First we had emoticons, those smiles, winks, and other usually sideways image created using standard keyboard keys. And then came emoji, those tiny colorful expressive faces, animals, modes of transportation, food, buildings, and so much more. And now they have come under attack.
The first emoji were developed in Japan by Shigetaka Kurita for use on a mobile messaging platform. Kurita created 172 images, each 12 pixels square, that could be used with regular text.
Being Japanese in origin, some of those original emoji are specific to Japanese culture, such as a bowing businessman to denote apology, a white flower to celebrate excellent homework, and a variety of Japanese foods.
As the world discovered emoji, the character set expanded. C-HTML 4.0 supports 252 emoji, and Unicode 6.0 included 722 when it was released in late 2010. And now that doesn’t appear to be diverse enough.
Macs have supported emoji since OS X 10.7 Lion shipped, and it’s also been part of iOS 5 and later – and Apple has done a great job making them very attractive.
It seems that the current range of emoji isn’t ethnically diverse enough. And, no, we’re not talking about all those round yellow smiles and winks and so on. There is a small range of people characters in the emoji library, and they are seriously lacking in color.
Caucasians are well represented, and the second one on the top row looks to be from India. Fifth on the top row looks like someone with a Russian hat. In the second row, person four could be Hispanic.
Asian? African? Native American? Australian Aborigine? Polynesian? All conspicuously missing. And that’s something Apple hopes to address in the future, working with the appropriate standards body to expand beyond this narrow range.
But where do you stop? Should we add multiracial to the mix? How about a wider range of hair colors and styles for the men and women? Maybe a guy who is totally bald. And why don’t any of them wear glasses?
The emoji character set has been expanded to include gay couples. You’ve got emoji for a hetero couple, a family with one child, a gay couple, and a lesbian couple. I wonder, should they expand that for cultures that practice polygamy as well?
And looking at the nail polish emoji, why not red – or black for goths? More room for expansion, as well as with all those wild hair colors available today!
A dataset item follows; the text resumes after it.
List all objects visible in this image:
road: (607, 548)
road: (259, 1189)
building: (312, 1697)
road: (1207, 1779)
In the dog department, there are so many breeds out there, yet so few dog emoji. Where’s my tan chihuahua? Where is the orchid? How come there’s no tornado in the weather section?
You get the idea. What began as a neat hack to add 176 images for texting could soon grow well past the 1,000 mark with no end in sight.
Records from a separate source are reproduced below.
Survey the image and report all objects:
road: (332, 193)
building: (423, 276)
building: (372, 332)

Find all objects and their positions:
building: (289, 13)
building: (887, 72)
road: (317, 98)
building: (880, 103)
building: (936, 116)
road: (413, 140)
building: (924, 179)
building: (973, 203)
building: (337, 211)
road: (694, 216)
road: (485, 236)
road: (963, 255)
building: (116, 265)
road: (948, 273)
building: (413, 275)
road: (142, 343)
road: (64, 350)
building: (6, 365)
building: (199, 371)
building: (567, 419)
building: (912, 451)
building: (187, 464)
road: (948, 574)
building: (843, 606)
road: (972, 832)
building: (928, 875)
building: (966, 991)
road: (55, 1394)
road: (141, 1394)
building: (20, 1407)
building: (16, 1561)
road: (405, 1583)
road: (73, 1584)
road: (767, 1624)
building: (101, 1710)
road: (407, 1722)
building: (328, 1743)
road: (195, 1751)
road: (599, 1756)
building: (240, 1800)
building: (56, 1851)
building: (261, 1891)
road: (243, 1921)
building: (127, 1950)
In the above section, who decides which holidays make the cut? I don’t see a Festivus pole. There is an hour glass that’s just starting and one that’s done, but why not one halfway? Why vanilla ice cream but not chocolate or, better yet, chocolate mint? Two beer options, but how about a nice dark stout along with the lighter brews?
Then come buildings, transportation, and a limited range of national flags. One two-story house, but no ranch or side-split. Lots of office type buildings, but no skyscraper. One of those signs looks suspiciously like the old Pepsi logo. Canada certainly deserves to have its flag represented, as do dozens upon dozens of other countries.
I’m not sure what to think about this set. The first three rows seem to be buttons, like on a calculator or phone or remote control. The Kanji ones have me stumped, but that’s no reason to leave them out.
Speaking of Kanji, I remember learning in school what a big step up the alphabet was compared with hieroglyphics. You know, those characters in the Egyptian tombs or on the Rosetta stone, not to mention Japanese and Chinese.
Once upon a time, just developing a keyboard for a language like Chinese was a nightmare, and technology like this makes it much easier to deal with an extended image-based vocabulary than phonetic transliteration and other schemes used to improve the typing experience for non-alphabetic languages.
Interesting, isn’t it, that we’ve now come full circle – and with color thrown in for good measure.